*** Opening of INPUT FOR THIS TASK ***
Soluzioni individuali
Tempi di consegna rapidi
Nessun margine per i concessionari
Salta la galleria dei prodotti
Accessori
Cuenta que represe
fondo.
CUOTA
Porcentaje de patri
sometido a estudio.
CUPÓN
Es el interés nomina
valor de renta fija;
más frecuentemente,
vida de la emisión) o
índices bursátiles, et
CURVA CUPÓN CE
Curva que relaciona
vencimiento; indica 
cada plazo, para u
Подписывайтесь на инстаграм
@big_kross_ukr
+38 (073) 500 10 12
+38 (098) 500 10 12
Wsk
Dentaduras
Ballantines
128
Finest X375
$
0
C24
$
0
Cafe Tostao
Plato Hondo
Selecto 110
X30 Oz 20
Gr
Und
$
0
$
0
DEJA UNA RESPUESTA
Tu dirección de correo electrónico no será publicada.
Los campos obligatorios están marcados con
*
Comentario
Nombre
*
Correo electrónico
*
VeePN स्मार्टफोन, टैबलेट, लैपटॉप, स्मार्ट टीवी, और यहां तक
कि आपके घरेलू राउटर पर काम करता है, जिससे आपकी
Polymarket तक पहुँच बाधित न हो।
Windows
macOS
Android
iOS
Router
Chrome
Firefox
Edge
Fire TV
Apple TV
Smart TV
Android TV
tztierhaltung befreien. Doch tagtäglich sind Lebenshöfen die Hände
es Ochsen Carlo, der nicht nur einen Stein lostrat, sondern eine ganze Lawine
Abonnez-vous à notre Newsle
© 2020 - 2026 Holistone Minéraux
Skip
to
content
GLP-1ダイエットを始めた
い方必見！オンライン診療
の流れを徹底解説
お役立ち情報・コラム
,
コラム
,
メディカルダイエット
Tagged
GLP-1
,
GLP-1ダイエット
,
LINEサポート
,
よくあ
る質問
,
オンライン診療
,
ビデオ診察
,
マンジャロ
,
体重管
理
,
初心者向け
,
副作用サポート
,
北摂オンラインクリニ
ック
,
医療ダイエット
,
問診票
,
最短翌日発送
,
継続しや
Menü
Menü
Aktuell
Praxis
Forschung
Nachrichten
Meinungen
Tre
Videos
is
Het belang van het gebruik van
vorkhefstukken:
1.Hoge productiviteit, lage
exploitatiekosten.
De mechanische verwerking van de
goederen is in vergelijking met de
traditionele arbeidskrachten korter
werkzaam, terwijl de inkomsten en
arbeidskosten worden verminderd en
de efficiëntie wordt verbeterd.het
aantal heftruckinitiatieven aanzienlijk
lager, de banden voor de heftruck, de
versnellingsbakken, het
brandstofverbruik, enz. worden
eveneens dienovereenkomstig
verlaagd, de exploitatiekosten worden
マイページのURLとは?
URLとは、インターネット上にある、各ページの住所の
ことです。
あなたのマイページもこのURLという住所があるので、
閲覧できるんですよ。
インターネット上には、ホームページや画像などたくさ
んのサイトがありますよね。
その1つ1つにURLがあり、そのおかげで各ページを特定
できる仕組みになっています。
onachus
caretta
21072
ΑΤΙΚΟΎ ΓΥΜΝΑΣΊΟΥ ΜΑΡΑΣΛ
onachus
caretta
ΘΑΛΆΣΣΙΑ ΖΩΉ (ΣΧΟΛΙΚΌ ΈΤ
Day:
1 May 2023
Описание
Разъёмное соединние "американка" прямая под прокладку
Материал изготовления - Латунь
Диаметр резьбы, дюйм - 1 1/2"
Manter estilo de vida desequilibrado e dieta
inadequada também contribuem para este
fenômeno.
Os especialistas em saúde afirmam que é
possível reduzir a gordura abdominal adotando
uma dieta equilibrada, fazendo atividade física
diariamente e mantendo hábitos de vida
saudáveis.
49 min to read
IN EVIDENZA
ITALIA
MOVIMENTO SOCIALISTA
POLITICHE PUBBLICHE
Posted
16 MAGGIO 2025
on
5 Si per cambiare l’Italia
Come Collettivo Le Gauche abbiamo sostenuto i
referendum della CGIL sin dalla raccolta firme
*** Close of INPUT FOR THIS TASK ***
*** Opening of INPUT FOR THIS TASK ***
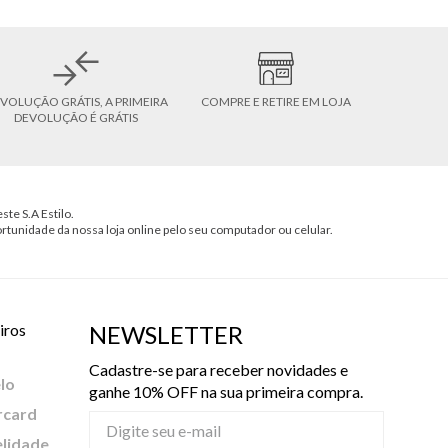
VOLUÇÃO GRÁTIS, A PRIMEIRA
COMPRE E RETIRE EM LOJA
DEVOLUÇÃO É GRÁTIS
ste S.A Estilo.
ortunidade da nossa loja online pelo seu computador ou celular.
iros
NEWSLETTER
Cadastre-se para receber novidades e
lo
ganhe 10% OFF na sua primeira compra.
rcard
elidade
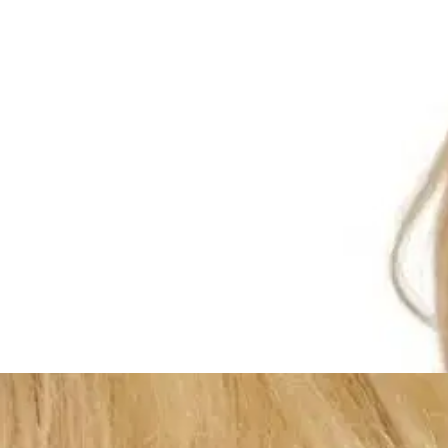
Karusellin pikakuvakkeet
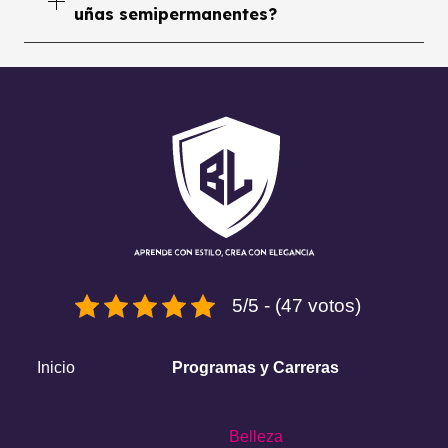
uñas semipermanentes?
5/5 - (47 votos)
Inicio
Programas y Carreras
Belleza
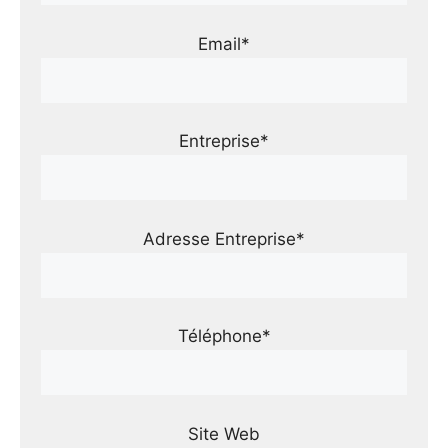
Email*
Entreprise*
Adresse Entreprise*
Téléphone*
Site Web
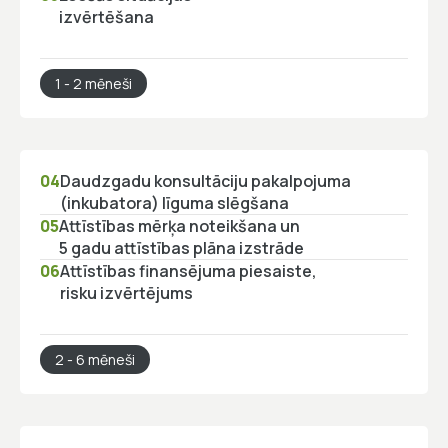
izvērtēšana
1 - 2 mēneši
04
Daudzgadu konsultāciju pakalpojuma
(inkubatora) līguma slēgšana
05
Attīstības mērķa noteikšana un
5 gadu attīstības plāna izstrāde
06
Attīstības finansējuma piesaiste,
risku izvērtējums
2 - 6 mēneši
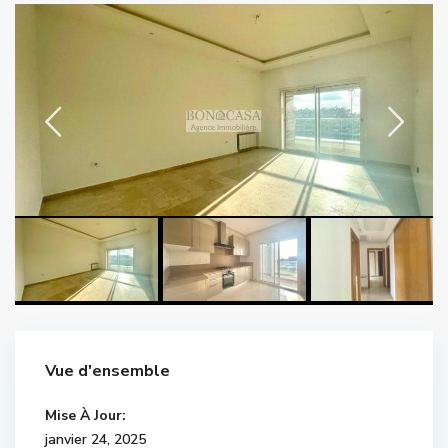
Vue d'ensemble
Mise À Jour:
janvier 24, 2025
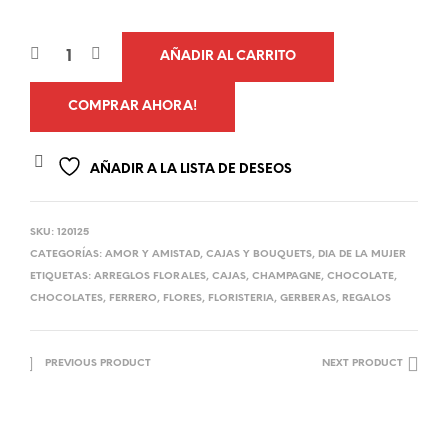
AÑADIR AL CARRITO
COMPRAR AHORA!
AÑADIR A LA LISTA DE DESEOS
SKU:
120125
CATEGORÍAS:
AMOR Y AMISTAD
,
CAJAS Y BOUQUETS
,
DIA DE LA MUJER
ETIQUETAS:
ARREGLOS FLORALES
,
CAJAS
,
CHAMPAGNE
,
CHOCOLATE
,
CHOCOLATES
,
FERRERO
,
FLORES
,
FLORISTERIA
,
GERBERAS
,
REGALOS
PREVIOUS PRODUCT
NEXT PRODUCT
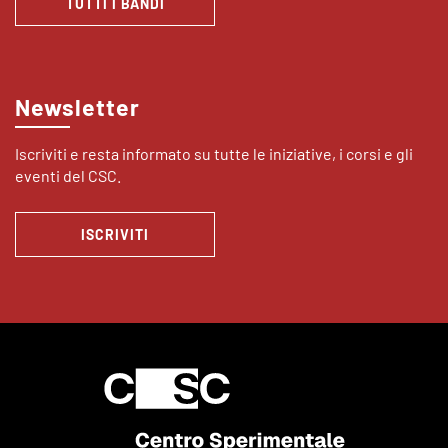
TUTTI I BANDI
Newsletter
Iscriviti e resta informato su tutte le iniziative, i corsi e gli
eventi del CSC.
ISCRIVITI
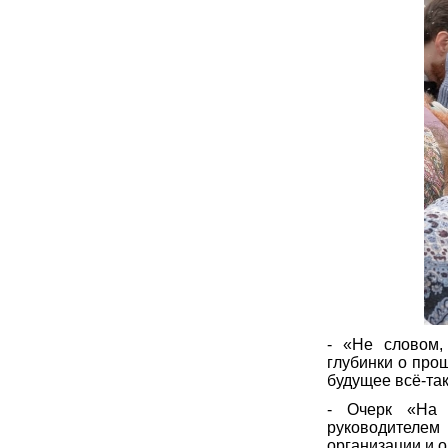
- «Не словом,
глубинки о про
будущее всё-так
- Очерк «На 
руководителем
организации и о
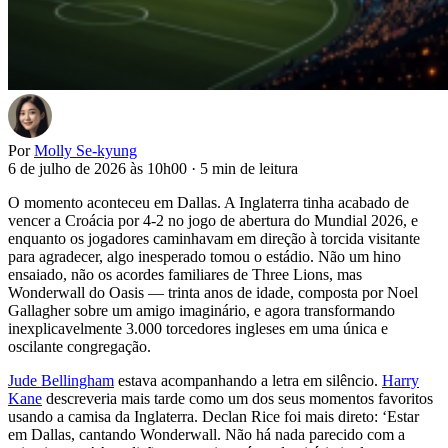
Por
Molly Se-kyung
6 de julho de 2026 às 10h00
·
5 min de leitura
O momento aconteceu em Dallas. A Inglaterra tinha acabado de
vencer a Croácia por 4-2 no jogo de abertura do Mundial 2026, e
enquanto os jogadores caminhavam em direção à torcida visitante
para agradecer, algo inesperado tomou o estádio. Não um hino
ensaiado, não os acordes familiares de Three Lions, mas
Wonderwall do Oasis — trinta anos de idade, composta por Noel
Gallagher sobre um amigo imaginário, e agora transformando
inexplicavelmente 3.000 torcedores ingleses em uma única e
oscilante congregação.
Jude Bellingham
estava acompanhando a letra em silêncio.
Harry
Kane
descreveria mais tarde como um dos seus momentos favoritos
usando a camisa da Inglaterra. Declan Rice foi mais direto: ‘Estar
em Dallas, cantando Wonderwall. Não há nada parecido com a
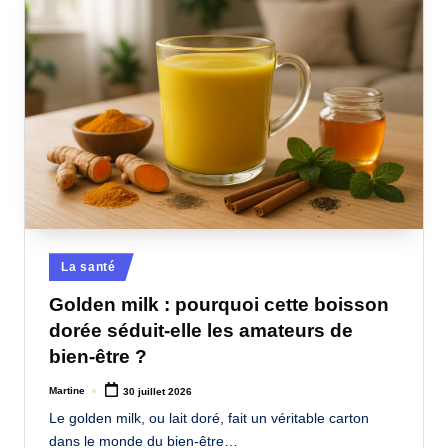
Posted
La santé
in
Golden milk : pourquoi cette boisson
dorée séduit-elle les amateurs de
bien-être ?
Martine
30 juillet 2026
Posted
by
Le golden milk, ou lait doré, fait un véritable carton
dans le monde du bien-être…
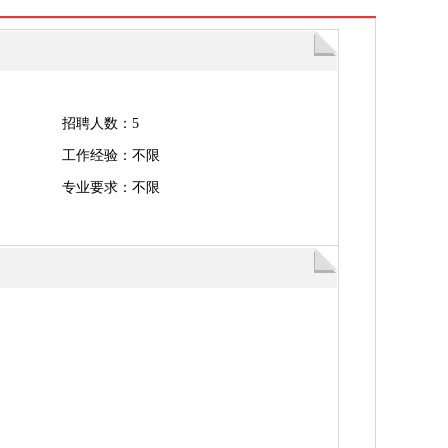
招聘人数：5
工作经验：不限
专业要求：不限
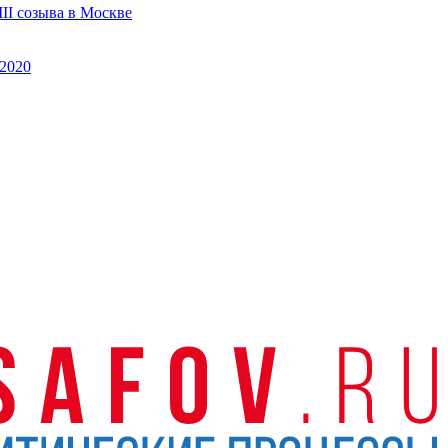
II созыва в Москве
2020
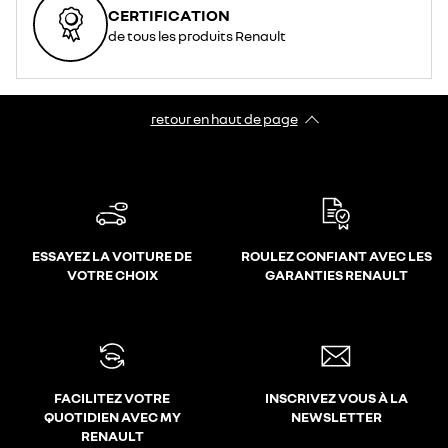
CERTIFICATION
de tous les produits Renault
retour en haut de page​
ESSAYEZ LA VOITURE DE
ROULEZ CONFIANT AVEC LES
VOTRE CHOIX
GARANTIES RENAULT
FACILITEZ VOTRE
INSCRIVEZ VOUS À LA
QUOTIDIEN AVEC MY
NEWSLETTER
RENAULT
*** Close of INPUT FOR THIS TASK ***
*** Opening of INPUT FOR THIS TASK ***
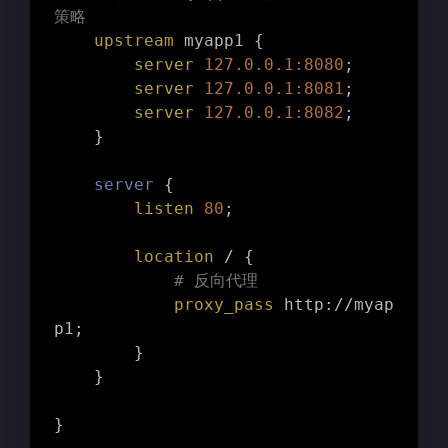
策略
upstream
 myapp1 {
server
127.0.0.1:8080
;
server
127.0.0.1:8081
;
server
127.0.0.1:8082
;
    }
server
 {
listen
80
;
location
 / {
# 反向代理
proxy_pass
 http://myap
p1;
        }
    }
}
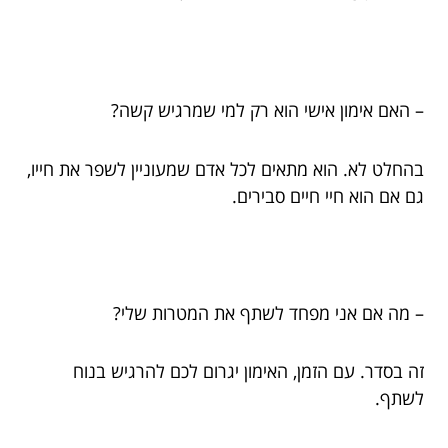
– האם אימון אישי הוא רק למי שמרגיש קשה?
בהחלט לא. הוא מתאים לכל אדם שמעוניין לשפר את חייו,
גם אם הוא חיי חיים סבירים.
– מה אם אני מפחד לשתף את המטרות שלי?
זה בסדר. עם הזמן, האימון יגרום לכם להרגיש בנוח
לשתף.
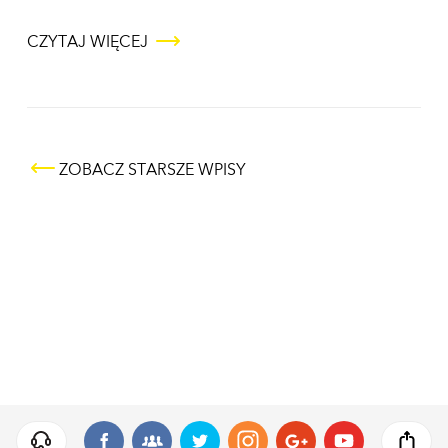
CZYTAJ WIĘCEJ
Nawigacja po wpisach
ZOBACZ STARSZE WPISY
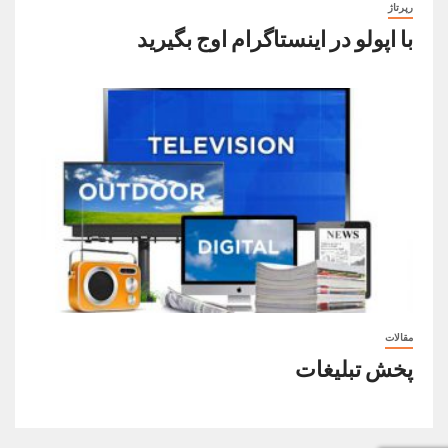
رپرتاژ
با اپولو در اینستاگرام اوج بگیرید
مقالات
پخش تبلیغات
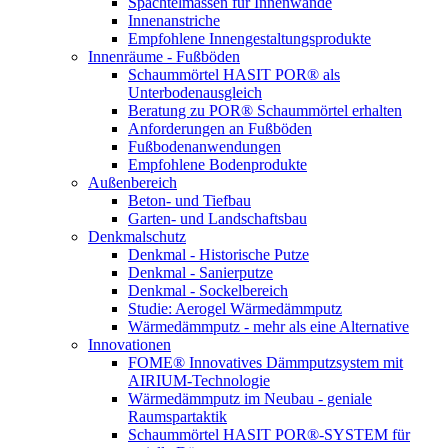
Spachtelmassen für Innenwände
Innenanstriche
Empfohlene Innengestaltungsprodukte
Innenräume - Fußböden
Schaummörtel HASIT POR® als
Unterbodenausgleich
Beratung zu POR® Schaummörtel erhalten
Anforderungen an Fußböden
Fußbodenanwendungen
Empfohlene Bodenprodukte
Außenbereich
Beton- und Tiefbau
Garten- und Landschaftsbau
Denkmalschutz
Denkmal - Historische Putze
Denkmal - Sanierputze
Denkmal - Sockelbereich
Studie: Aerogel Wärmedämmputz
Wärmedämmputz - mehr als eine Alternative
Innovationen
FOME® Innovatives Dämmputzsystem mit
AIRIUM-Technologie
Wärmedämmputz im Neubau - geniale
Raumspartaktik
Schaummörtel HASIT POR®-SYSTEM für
*** Close of INPUT FOR THIS TASK ***
**REQUEST**
Reproduce the lines of the listing above, starting at the line that contains "למי שמרגיש קשה?" and ending after the line that contains "پخش تبلیغات", leaving out the pictures.

**YOUR RESPONSE**
– האם אימון אישי הוא רק למי שמרגיש קשה?
בהחלט לא. הוא מתאים לכל אדם שמעוניין לשפר את חייו,
גם אם הוא חיי חיים סבירים.
– מה אם אני מפחד לשתף את המטרות שלי?
זה בסדר. עם הזמן, האימון יגרום לכם להרגיש בנוח
לשתף.
CZYTAJ WIĘCEJ
Nawigacja po wpisach
ZOBACZ STARSZE WPISY
رپرتاژ
با اپولو در اینستاگرام اوج بگیرید
مقالات
پخش تبلیغات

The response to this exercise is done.